** EXERCISE **
Without the pictures, write the listing below out again, line for line.
▼
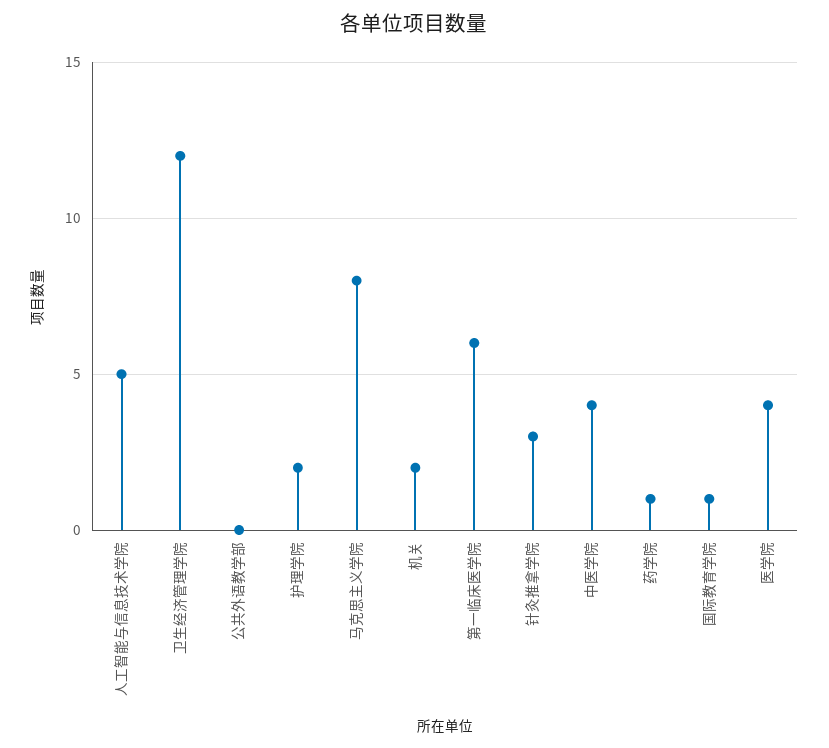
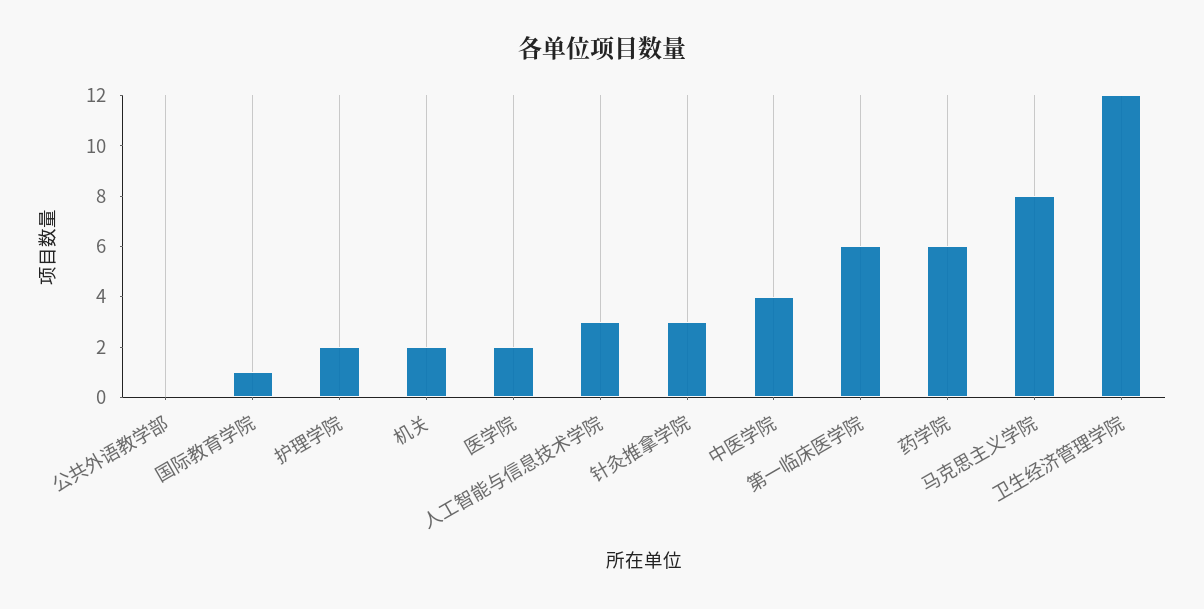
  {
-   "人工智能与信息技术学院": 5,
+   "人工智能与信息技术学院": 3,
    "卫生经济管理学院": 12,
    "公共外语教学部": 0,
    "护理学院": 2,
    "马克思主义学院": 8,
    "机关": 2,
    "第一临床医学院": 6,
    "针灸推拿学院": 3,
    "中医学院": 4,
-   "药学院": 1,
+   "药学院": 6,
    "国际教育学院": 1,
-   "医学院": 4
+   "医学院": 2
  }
▲
** EXERCISE ANSWER **
  {
-   "人工智能与信息技术学院": 5,
+   "人工智能与信息技术学院": 3,
    "卫生经济管理学院": 12,
    "公共外语教学部": 0,
    "护理学院": 2,
    "马克思主义学院": 8,
    "机关": 2,
    "第一临床医学院": 6,
    "针灸推拿学院": 3,
    "中医学院": 4,
-   "药学院": 1,
+   "药学院": 6,
    "国际教育学院": 1,
-   "医学院": 4
+   "医学院": 2
  }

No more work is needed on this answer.